Members of Tiki Taka Sports Academy’s MYSAFA-registered development squad in action
Purely domestic cases are governed by the football controlling body in South Africa, SAFA.
Today, even when an international dimension does exist, less than 20% of training rewards are paid out internationally – likely far less in Africa. FIFA, SAFA, and SAFA’s technology partner Inqaku are working together to change this.
These electronic player registrations form the player’s Electronic Player Passport (EPP) that will be used exclusively by the FCH to pay training rewards to qualifying clubs. FIFA projects that by 2023, all payments in international transfers and training rewards will be handled through the FCH.

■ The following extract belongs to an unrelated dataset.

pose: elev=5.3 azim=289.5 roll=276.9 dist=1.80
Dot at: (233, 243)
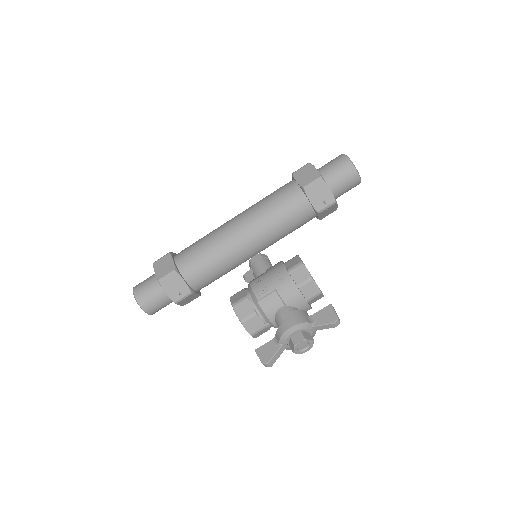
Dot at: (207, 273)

FIFA estimates that around R6,4B (USD 400M) will be distributed yearly by the FCH to more than 10,000 clubs. If just 1% of that figure (R64M) is directed to South African clubs, it will create massive incentives for investment in player development.
According to the FIFA Transfer Report 2021-22, South African football ranked 54th in the world (7th in Africa) with R580M (USD 34.7M) in transfer fees received by SA clubs. The lion’s share would have of course been paid to NSL clubs, and while the figure hints at the scale of the player development industry, it does not include training compensation or solidarity claims for SA players transferring between foreign clubs.
It is thus evident that the FCH system will uplift many football academies and clubs in SA that often struggle with access to funds. South African clubs need not only to be aware of FCH benefits but also of the ramifications of non-compliance.
There will be no more club-to-club payments on transfers where the FCH is competent to act. This means that, per FIFA, unregistered clubs will have no access to funds generated by the international transfer of a former player. FIFA may allow for a grace period to comply with FCH regulations and/or a transitional period, but it is unclear if importing historical registration records from the past will be allowed.
The FCH will literally be a game-changer, ensuring clubs are compensated to letter of FIFA’s regulations. It also creates the potential for compliant MAs to gain an advantage over rival nations in player development investment. SAFA is in a better position than most, if not all, CAF MAs to profit from these reforms.
That advantage will be multiplied by greater adoption of MYSAFA and by strengthening SAFA’s RSTP and enshrining domestic solidarity as the law of the land.